The Internet’s Original Sin

Our product is Sign it!, which is a legal document translator and simplifier. In this context, when dealing with content of this nature, advertisements significantly decrease the trustworthiness of our product. When dealing with sensitive legal documents, the last thing a user would want is the potential for any sort of privacy compromising advertisements. From our perspective, having an advertisement revenue model would also be detrimental to the image we want our product to have, one that is more professional, so that it can compete with lawyers. In addition, this advertisement model relies on a high number of page views, which is something we don’t anticipate happening with our product.

As such, we aim to support out free pricing model with our more expensive pricing tiers, with those hopefully being paid for buy small businesses rather than individual users.

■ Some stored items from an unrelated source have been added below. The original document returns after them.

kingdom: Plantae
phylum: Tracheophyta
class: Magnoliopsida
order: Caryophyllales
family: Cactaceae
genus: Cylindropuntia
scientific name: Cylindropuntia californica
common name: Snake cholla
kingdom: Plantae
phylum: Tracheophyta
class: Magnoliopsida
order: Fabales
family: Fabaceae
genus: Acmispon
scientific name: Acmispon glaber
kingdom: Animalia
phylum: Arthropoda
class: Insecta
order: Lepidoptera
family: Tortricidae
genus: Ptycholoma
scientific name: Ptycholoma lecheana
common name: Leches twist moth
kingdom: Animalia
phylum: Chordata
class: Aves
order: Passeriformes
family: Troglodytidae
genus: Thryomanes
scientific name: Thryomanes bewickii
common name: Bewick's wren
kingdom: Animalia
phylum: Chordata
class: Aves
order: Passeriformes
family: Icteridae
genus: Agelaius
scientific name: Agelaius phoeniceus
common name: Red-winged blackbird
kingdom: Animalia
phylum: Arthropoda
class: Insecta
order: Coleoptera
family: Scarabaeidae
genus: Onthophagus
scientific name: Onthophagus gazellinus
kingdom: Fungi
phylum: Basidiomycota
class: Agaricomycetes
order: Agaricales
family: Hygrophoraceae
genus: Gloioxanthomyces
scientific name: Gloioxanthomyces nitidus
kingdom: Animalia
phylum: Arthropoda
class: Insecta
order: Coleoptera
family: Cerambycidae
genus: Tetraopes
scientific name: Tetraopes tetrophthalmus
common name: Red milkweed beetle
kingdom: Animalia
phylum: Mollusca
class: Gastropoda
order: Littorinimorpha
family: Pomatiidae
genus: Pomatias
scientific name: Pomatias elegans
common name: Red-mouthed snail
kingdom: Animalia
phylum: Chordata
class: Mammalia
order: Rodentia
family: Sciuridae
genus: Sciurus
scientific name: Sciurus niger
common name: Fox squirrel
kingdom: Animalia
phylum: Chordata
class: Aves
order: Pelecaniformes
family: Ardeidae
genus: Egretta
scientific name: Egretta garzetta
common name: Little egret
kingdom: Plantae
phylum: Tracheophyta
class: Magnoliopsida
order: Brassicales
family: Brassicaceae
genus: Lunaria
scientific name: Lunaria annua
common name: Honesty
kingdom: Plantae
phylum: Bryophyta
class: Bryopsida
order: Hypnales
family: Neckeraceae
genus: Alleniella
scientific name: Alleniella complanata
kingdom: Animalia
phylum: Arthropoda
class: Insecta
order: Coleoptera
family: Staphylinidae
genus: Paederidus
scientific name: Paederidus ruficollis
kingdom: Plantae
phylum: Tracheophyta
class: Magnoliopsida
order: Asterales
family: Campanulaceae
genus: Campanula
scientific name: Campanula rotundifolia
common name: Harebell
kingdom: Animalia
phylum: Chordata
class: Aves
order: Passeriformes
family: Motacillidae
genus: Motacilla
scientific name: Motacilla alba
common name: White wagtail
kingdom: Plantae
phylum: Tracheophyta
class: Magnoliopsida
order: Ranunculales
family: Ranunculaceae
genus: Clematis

In this sense, the additional revenue that we would be able to bring in should hopefully be a very small amount compared to the revenue we hope to bring in from our pricing model, making the advertisement revenue model unnecessary.

In a larger sense, advertisement revenue models across the internet normalize the selling of user data to advertisers, which is something that I think no internet user should ever want. While yes, advertisements do help make certain products free for the user, for any product that a user really wants to use, and is actually useful, a small price is much easier to swallow than the price of advertisements. In addition, with the proliferation of ad blockers, advertisements no longer have the value they had before, making them a less optimal choice for any product.